What needs to be done - Lines before the one containing "VM Level 1**链接。" are excluded; reproduce that line and all lines after it in the entries below, exactly.

Source texts of formatted documents
[Start of section]

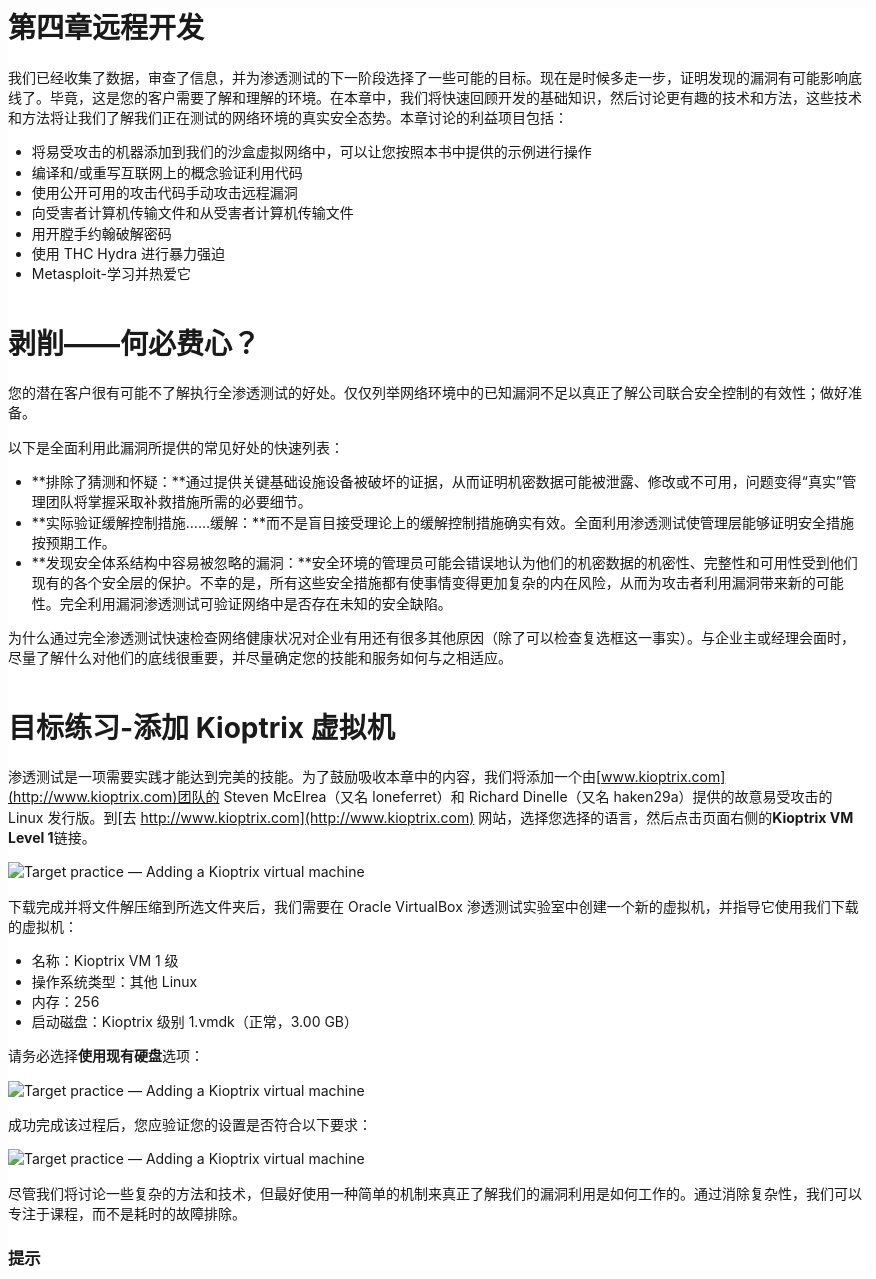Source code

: # 第四章远程开发

我们已经收集了数据，审查了信息，并为渗透测试的下一阶段选择了一些可能的目标。现在是时候多走一步，证明发现的漏洞有可能影响底线了。毕竟，这是您的客户需要了解和理解的环境。在本章中，我们将快速回顾开发的基础知识，然后讨论更有趣的技术和方法，这些技术和方法将让我们了解我们正在测试的网络环境的真实安全态势。本章讨论的利益项目包括：

*   将易受攻击的机器添加到我们的沙盒虚拟网络中，可以让您按照本书中提供的示例进行操作
*   编译和/或重写互联网上的概念验证利用代码
*   使用公开可用的攻击代码手动攻击远程漏洞
*   向受害者计算机传输文件和从受害者计算机传输文件
*   用开膛手约翰破解密码
*   使用 THC Hydra 进行暴力强迫
*   Metasploit-学习并热爱它

# 剥削——何必费心？

您的潜在客户很有可能不了解执行全渗透测试的好处。仅仅列举网络环境中的已知漏洞不足以真正了解公司联合安全控制的有效性；做好准备。

以下是全面利用此漏洞所提供的常见好处的快速列表：

*   **排除了猜测和怀疑：**通过提供关键基础设施设备被破坏的证据，从而证明机密数据可能被泄露、修改或不可用，问题变得“真实”管理团队将掌握采取补救措施所需的必要细节。
*   **实际验证缓解控制措施……缓解：**而不是盲目接受理论上的缓解控制措施确实有效。全面利用渗透测试使管理层能够证明安全措施按预期工作。
*   **发现安全体系结构中容易被忽略的漏洞：**安全环境的管理员可能会错误地认为他们的机密数据的机密性、完整性和可用性受到他们现有的各个安全层的保护。不幸的是，所有这些安全措施都有使事情变得更加复杂的内在风险，从而为攻击者利用漏洞带来新的可能性。完全利用漏洞渗透测试可验证网络中是否存在未知的安全缺陷。

为什么通过完全渗透测试快速检查网络健康状况对企业有用还有很多其他原因（除了可以检查复选框这一事实）。与企业主或经理会面时，尽量了解什么对他们的底线很重要，并尽量确定您的技能和服务如何与之相适应。

# 目标练习-添加 Kioptrix 虚拟机

渗透测试是一项需要实践才能达到完美的技能。为了鼓励吸收本章中的内容，我们将添加一个由[www.kioptrix.com](http://www.kioptrix.com)团队的 Steven McElrea（又名 loneferret）和 Richard Dinelle（又名 haken29a）提供的故意易受攻击的 Linux 发行版。到[去 http://www.kioptrix.com](http://www.kioptrix.com) 网站，选择您选择的语言，然后点击页面右侧的**Kioptrix VM Level 1**链接。

![Target practice — Adding a Kioptrix virtual machine](graphics/7744_04_01.jpg)

下载完成并将文件解压缩到所选文件夹后，我们需要在 Oracle VirtualBox 渗透测试实验室中创建一个新的虚拟机，并指导它使用我们下载的虚拟机：

*   名称：Kioptrix VM 1 级
*   操作系统类型：其他 Linux
*   内存：256
*   启动磁盘：Kioptrix 级别 1.vmdk（正常，3.00 GB）

请务必选择**使用现有硬盘**选项：

![Target practice — Adding a Kioptrix virtual machine](graphics/7744_04_02.jpg)

成功完成该过程后，您应验证您的设置是否符合以下要求：

![Target practice — Adding a Kioptrix virtual machine](graphics/7744_04_03.jpg)

尽管我们将讨论一些复杂的方法和技术，但最好使用一种简单的机制来真正了解我们的漏洞利用是如何工作的。通过消除复杂性，我们可以专注于课程，而不是耗时的故障排除。

### 提示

[End of section]

Solution to the exercise -
渗透测试是一项需要实践才能达到完美的技能。为了鼓励吸收本章中的内容，我们将添加一个由[www.kioptrix.com](http://www.kioptrix.com)团队的 Steven McElrea（又名 loneferret）和 Richard Dinelle（又名 haken29a）提供的故意易受攻击的 Linux 发行版。到[去 http://www.kioptrix.com](http://www.kioptrix.com) 网站，选择您选择的语言，然后点击页面右侧的**Kioptrix VM Level 1**链接。

![Target practice — Adding a Kioptrix virtual machine](graphics/7744_04_01.jpg)

下载完成并将文件解压缩到所选文件夹后，我们需要在 Oracle VirtualBox 渗透测试实验室中创建一个新的虚拟机，并指导它使用我们下载的虚拟机：

*   名称：Kioptrix VM 1 级
*   操作系统类型：其他 Linux
*   内存：256
*   启动磁盘：Kioptrix 级别 1.vmdk（正常，3.00 GB）

请务必选择**使用现有硬盘**选项：

![Target practice — Adding a Kioptrix virtual machine](graphics/7744_04_02.jpg)

成功完成该过程后，您应验证您的设置是否符合以下要求：

![Target practice — Adding a Kioptrix virtual machine](graphics/7744_04_03.jpg)

尽管我们将讨论一些复杂的方法和技术，但最好使用一种简单的机制来真正了解我们的漏洞利用是如何工作的。通过消除复杂性，我们可以专注于课程，而不是耗时的故障排除。

### 提示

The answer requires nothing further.